Is Coca-Cola (NYSE:KO) about to disappoint on earnings for the first time in over two years, as the chart seems to suggest?
The beverage giant is due to release Q2 results Tuesday before market open. The forecast is for EPS to be $0.62, little changed since the same quarter last year which provided a $0.61 EPS. Revenue is expected to come in at $9.79 billion, up from last year's Q2 revenue of $8.55B. The company has beaten expectations on both EPS and revenues since the first quarter of 2017, bar Q4 2018 when earnings met expectations.
Analysts have been coming around with a more positive outlook after revising expectations downward following Q1's downbeat guidance—which sent the stock crashing over 8% on the open after the release, despite the company’s raising its dividend payout that month. Now, some say the stock is undervalued, and others even see a catalyst if the company joins the soaring demand for CBD and related products.
Indeed, some analysts now say the stock is undervalued. The shares are up 8.53% year-to-date, lagging substantially behind the S&P 500’s 18.77% gain in the same period. Coca-Cola is also far behind competitor PepsiCo (NASDAQ:PEP), whose stock has jumped 17.75% this year—though technically it may have just topped out.
But if the stock is such a bargain, why are the charts flashing several red flags?
The price dropped below its short-term uptrend line on Friday, potentially blowing out what should have been a bullish ascending triangle, which demonstrates that demand is outpacing supply. However, instead of breaking the topside, the price plunged.
While investors may chalk up Friday’s decline to the general market’s selloff, why then has the MACD’s long MA fell below the Short MA, triggering a sell signal from the very beginning of the supposed bullish pattern, while the SPX’s MACD only did so on Friday?
We don't know that the chart’s weakness necessarily suggests that informed money, or even investors, expect disappointing earnings. It could simply be tracking the broader market’s weakness, but does it matter? Traders' primary interest is only that the trade goes their way.
Trading Strategies – Short Position
Conservative traders would not short the stock before it forms two descending peaks and troughs, establishing a downtrend.
Moderate traders would wait for the price to fall below at least the 50 DMA – if not below the $50 key level – and find resistance below the triangle, with at least a single, long, red candle engulfing a green or small candle of either color.
Aggressive traders would rely on the 1% penetration and the MACD, RSI sell signals, while assessing the optimum entry and stop-loss risk.
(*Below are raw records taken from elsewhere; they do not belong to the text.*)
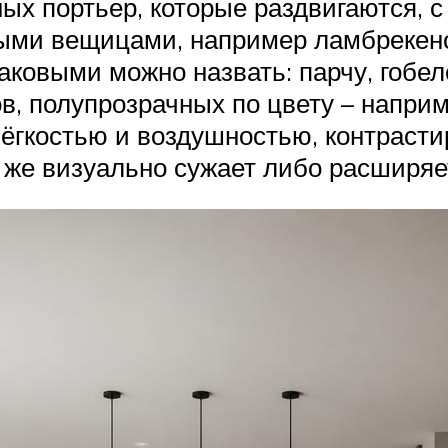
х портьер, которые раздвигаются, с
ыми вещицами, например ламбрекено
ковыми можно назвать: парчу, гобелен
ов, полупрозрачных по цвету – напри
ёгкостью и воздушностью, контрасти
же визуально сужает либо расширяет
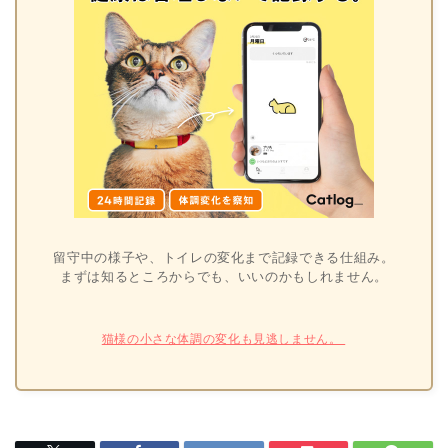
留守中の様子や、トイレの変化まで記録できる仕組み。
まずは知るところからでも、いいのかもしれません。
猫様の小さな体調の変化も見逃しません。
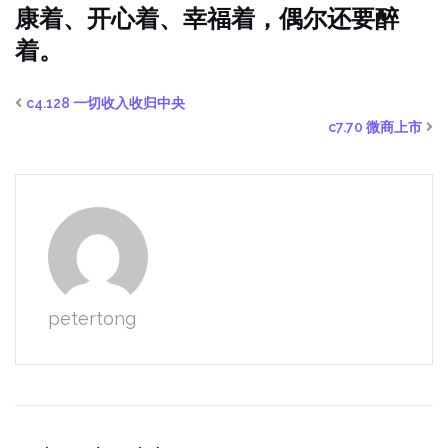
康着、开心着、幸福着，偶尔还要醉
着。
c4.128 一切收入收归中央
c7.70 微商上市
petertong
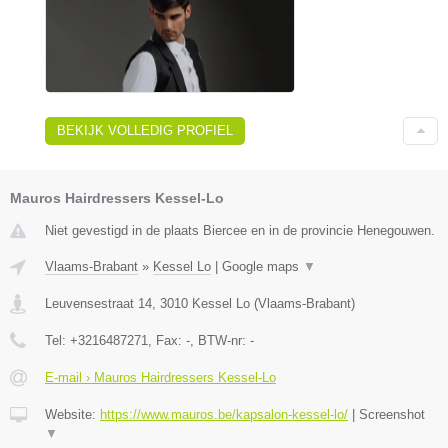
BEKIJK VOLLEDIG PROFIEL
Mauros Hairdressers Kessel-Lo
Niet gevestigd in de plaats Biercee en in de provincie Henegouwen.
Vlaams-Brabant
»
Kessel Lo
|
Google maps
▼
Leuvensestraat 14
,
3010
Kessel Lo
(
Vlaams-Brabant
)
Tel:
+3216487271
, Fax:
-
, BTW-nr:
-
E-mail › Mauros Hairdressers Kessel-Lo
Website:
https://www.mauros.be/kapsalon-kessel-lo/
|
Screenshot
▼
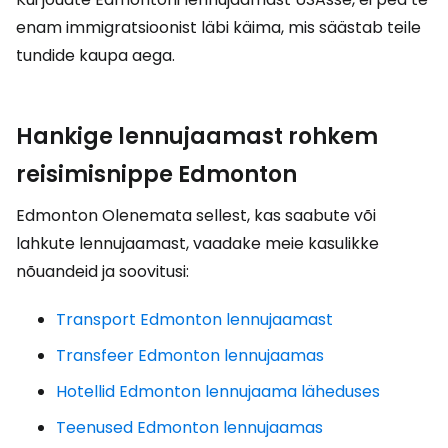
enam immigratsioonist läbi käima, mis säästab teile
tundide kaupa aega.
Hankige lennujaamast rohkem
reisimisnippe Edmonton
Edmonton Olenemata sellest, kas saabute või
lahkute lennujaamast, vaadake meie kasulikke
nõuandeid ja soovitusi:
Transport Edmonton lennujaamast
Transfeer Edmonton lennujaamas
Hotellid Edmonton lennujaama läheduses
Teenused Edmonton lennujaamas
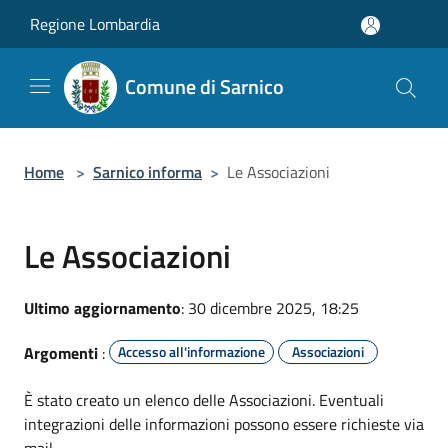
Salta al contenuto principale
Regione Lombardia
Comune di Sarnico
Home
>
Sarnico informa
>
Le Associazioni
Le Associazioni
Ultimo aggiornamento
: 30 dicembre 2025, 18:25
Argomenti
:
Accesso all'informazione
Associazioni
È stato creato un elenco delle Associazioni. Eventuali
integrazioni delle informazioni possono essere richieste via
mail.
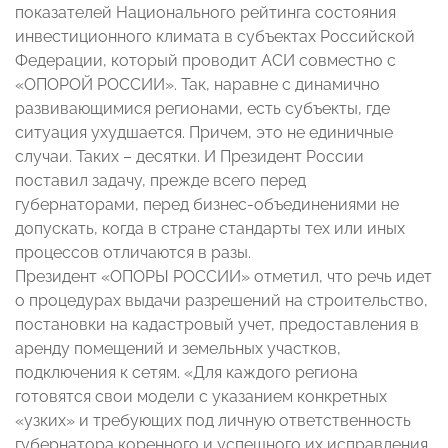
показателей Национального рейтинга состояния
инвестиционного климата в субъектах Российской
Федерации, который проводит АСИ совместно с
«ОПОРОЙ РОССИИ». Так, наравне с динамично
развивающимися регионами, есть субъекты, где
ситуация ухудшается. Причем, это не единичные
случаи. Таких – десятки. И Президент России
поставил задачу, прежде всего перед
губернаторами, перед бизнес-объединениями не
допускать, когда в стране стандарты тех или иных
процессов отличаются в разы.
Президент «ОПОРЫ РОССИИ» отметил, что речь идет
о процедурах выдачи разрешений на строительство,
постановки на кадастровый учет, предоставления в
аренду помещений и земельных участков,
подключения к сетям. «Для каждого региона
готовятся свои модели с указанием конкретных
«узких» и требующих под личную ответственность
губернатора коренного и успешного их исправления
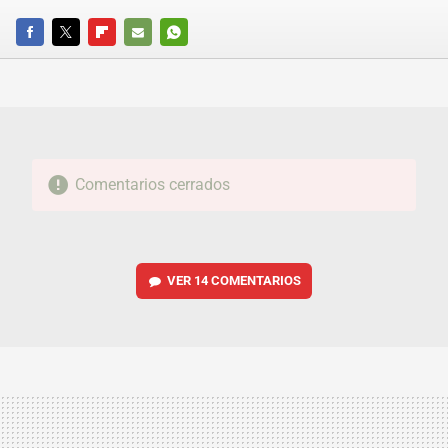
FACEBOOK
TWITTER
FLIPBOARD
E-
WHATSAPP
MAIL
Comentarios cerrados
VER
14 COMENTARIOS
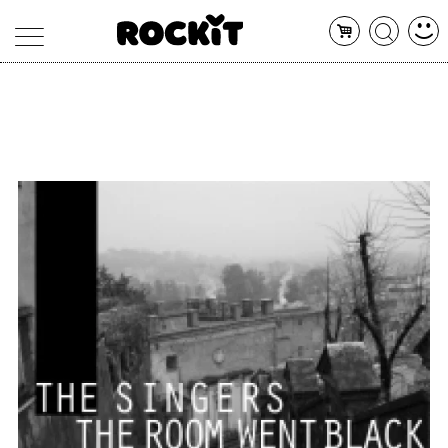
MAGAZINE
DATABASE
ARTICOLI
CONCERTI
ARTISTI
SHOP
RADIO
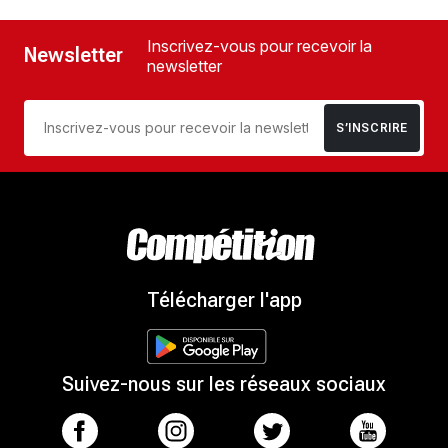
Inscrivez-vous pour recevoir la
Newsletter
newsletter
S’INSCRIRE
Télécharger l'app
Suivez-nous sur les réseaux sociaux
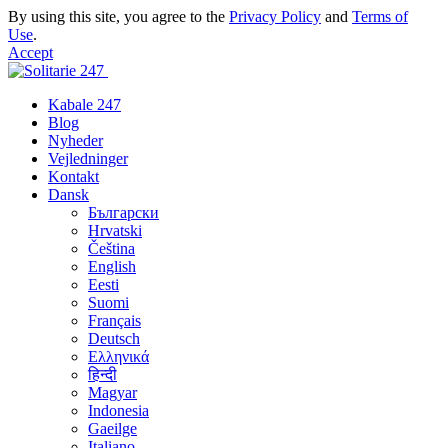
By using this site, you agree to the
Privacy Policy
and
Terms of
Use
.
Accept
Kabale 247
Blog
Nyheder
Vejledninger
Kontakt
Dansk
Български
Hrvatski
Čeština
English
Eesti
Suomi
Français
Deutsch
Ελληνικά
हिन्दी
Magyar
Indonesia
Gaeilge
Italiano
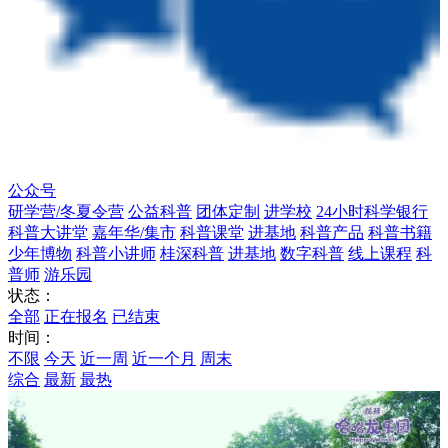
公众号
研学营/冬夏令营
公益科普
团体定制
进学校
24小时科学银行
科普大讲堂
嘉年华/集市
科普课堂
进基地
科普产品
科普书籍
少年博物
科普小讲师
桂深科普
进基地
数字科普
线上课程
科
普师
游乐园
状态：
全部
正在报名
已结束
时间：
不限
今天
近一周
近一个月
周末
综合
最新
最热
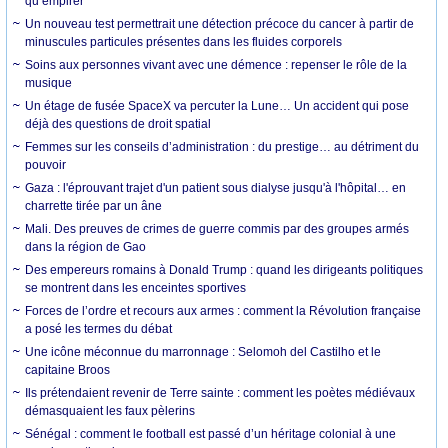
qu’empirer
Un nouveau test permettrait une détection précoce du cancer à partir de
minuscules particules présentes dans les fluides corporels
Soins aux personnes vivant avec une démence : repenser le rôle de la
musique
Un étage de fusée SpaceX va percuter la Lune… Un accident qui pose
déjà des questions de droit spatial
Femmes sur les conseils d’administration : du prestige… au détriment du
pouvoir
Gaza : l'éprouvant trajet d'un patient sous dialyse jusqu'à l'hôpital… en
charrette tirée par un âne
Mali. Des preuves de crimes de guerre commis par des groupes armés
dans la région de Gao
Des empereurs romains à Donald Trump : quand les dirigeants politiques
se montrent dans les enceintes sportives
Forces de l’ordre et recours aux armes : comment la Révolution française
a posé les termes du débat
Une icône méconnue du marronnage : Selomoh del Castilho et le
capitaine Broos
Ils prétendaient revenir de Terre sainte : comment les poètes médiévaux
démasquaient les faux pèlerins
Sénégal : comment le football est passé d’un héritage colonial à une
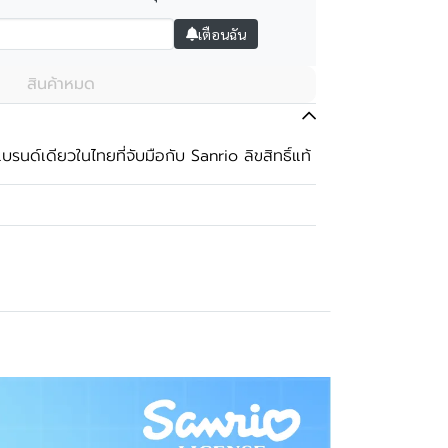
เตือนฉัน
สินค้าหมด
บรนด์เดียวในไทยที่จับมือกับ Sanrio ลิขสิทธิ์แท้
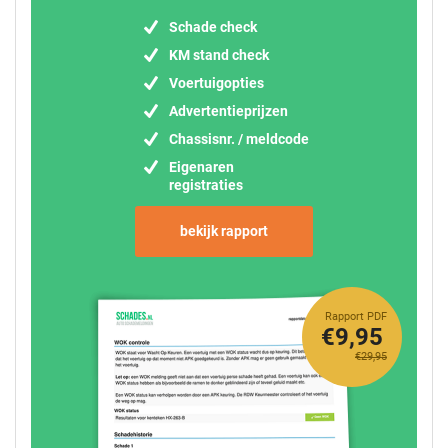
Schade check
KM stand check
Voertuigopties
Advertentieprijzen
Chassisnr. / meldcode
Eigenaren
registraties
bekijk rapport
Rapport PDF
€9,95
€29,95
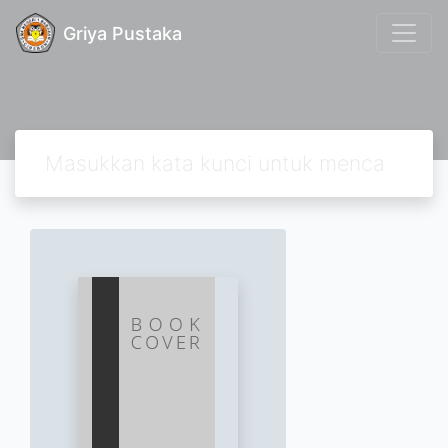
Griya Pustaka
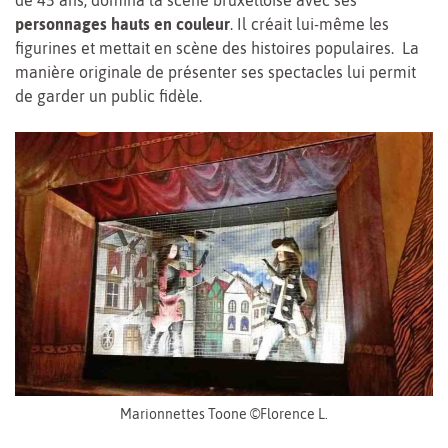
de 45 ans, domina la scène bruxelloise avec ses
personnages hauts en couleur
. Il créait lui-même les
figurines et mettait en scène des histoires populaires. La
manière originale de présenter ses spectacles lui permit
de garder un public fidèle.
Marionnettes Toone ©Florence L.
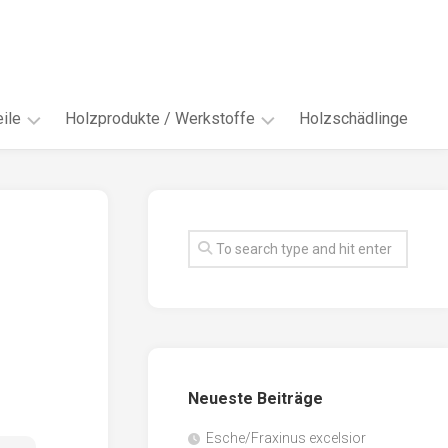
ile
Holzprodukte / Werkstoffe
Holzschädlinge
ter
andere
Werkstoffe
eln
Energieholz
en
Faserwerkstoffe
hte
Funiere
ke
Holzbauprodukte
e
Massivholzwerkstoffe
Neueste Beiträge
spen
Möbel-
/
tus
Esche/Fraxinus excelsior
Innenausbau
They would have to assess whether to wait for an upward move to limit exposure, at the risk of losing the position with a continued fall.
Trade Sample – Patience: Limit exposure at the cost of losing the position
- Entry: $52.00
- Stop-Loss: $52.50, above the July 16 high
- Risk: $0.5
- Target: $50.50
- Reward: $1.5
- Risk-Reward Ratio: 1:3
Trade Sample – Immediate Trade: increase exposure to avoid losing the trade
- Entry: $51.50
- Stop-Loss: $52.50, above the pattern’s high (July 16)
- Risk: $1
- Target: $48.50
- Reward: $3
- Risk-Reward Ratio: 1:3
Trade Analysis: Waiting for a potential pullback reduces the stop-loss distance, which requires a smaller target for a minimum 1:3 RRR. The cost, of course, is the potential of a continued decline, losing the trade.